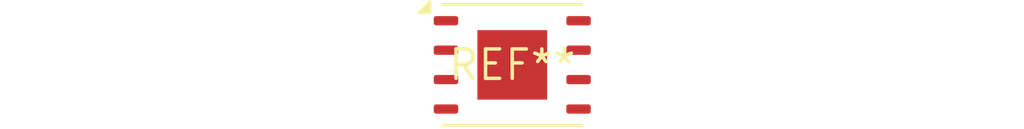
<source format=kicad_pcb>
(kicad_pcb (version 20240108) (generator pcbnew)

  (general
    (thickness 1.6)
  )

  (paper "A4")
  (layers
    (0 "F.Cu" signal)
    (31 "B.Cu" signal)
    (32 "B.Adhes" user "B.Adhesive")
    (33 "F.Adhes" user "F.Adhesive")
    (34 "B.Paste" user)
    (35 "F.Paste" user)
    (36 "B.SilkS" user "B.Silkscreen")
    (37 "F.SilkS" user "F.Silkscreen")
    (38 "B.Mask" user)
    (39 "F.Mask" user)
    (40 "Dwgs.User" user "User.Drawings")
    (41 "Cmts.User" user "User.Comments")
    (42 "Eco1.User" user "User.Eco1")
    (43 "Eco2.User" user "User.Eco2")
    (44 "Edge.Cuts" user)
    (45 "Margin" user)
    (46 "B.CrtYd" user "B.Courtyard")
    (47 "F.CrtYd" user "F.Courtyard")
    (48 "B.Fab" user)
    (49 "F.Fab" user)
    (50 "User.1" user)
    (51 "User.2" user)
    (52 "User.3" user)
    (53 "User.4" user)
    (54 "User.5" user)
    (55 "User.6" user)
    (56 "User.7" user)
    (57 "User.8" user)
    (58 "User.9" user)
  )

  (setup
    (pad_to_mask_clearance 0)
    (pcbplotparams
      (layerselection 0x00010fc_ffffffff)
      (plot_on_all_layers_selection 0x0000000_00000000)
      (disableapertmacros false)
      (usegerberextensions false)
      (usegerberattributes false)
      (usegerberadvancedattributes false)
      (creategerberjobfile false)
      (dashed_line_dash_ratio 12.000000)
      (dashed_line_gap_ratio 3.000000)
      (svgprecision 4)
      (plotframeref false)
      (viasonmask false)
      (mode 1)
      (useauxorigin false)
      (hpglpennumber 1)
      (hpglpenspeed 20)
      (hpglpendiameter 15.000000)
      (dxfpolygonmode false)
      (dxfimperialunits false)
      (dxfusepcbnewfont false)
      (psnegative false)
      (psa4output false)
      (plotreference false)
      (plotvalue false)
      (plotinvisibletext false)
      (sketchpadsonfab false)
      (subtractmaskfromsilk false)
      (outputformat 1)
      (mirror false)
      (drillshape 1)
      (scaleselection 1)
      (outputdirectory "")
    )
  )

  (net 0 "")

  (footprint "W-PDFN-8-1EP_6x5mm_P1.27mm_EP3x3mm" (layer "F.Cu") (at 0 0))

)

</source>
_____
__Activity__
Read the data above and pull out each line that holds the string "Adhes".

__Your solution__
    (32 "B.Adhes" user "B.Adhesive")
    (33 "F.Adhes" user "F.Adhesive")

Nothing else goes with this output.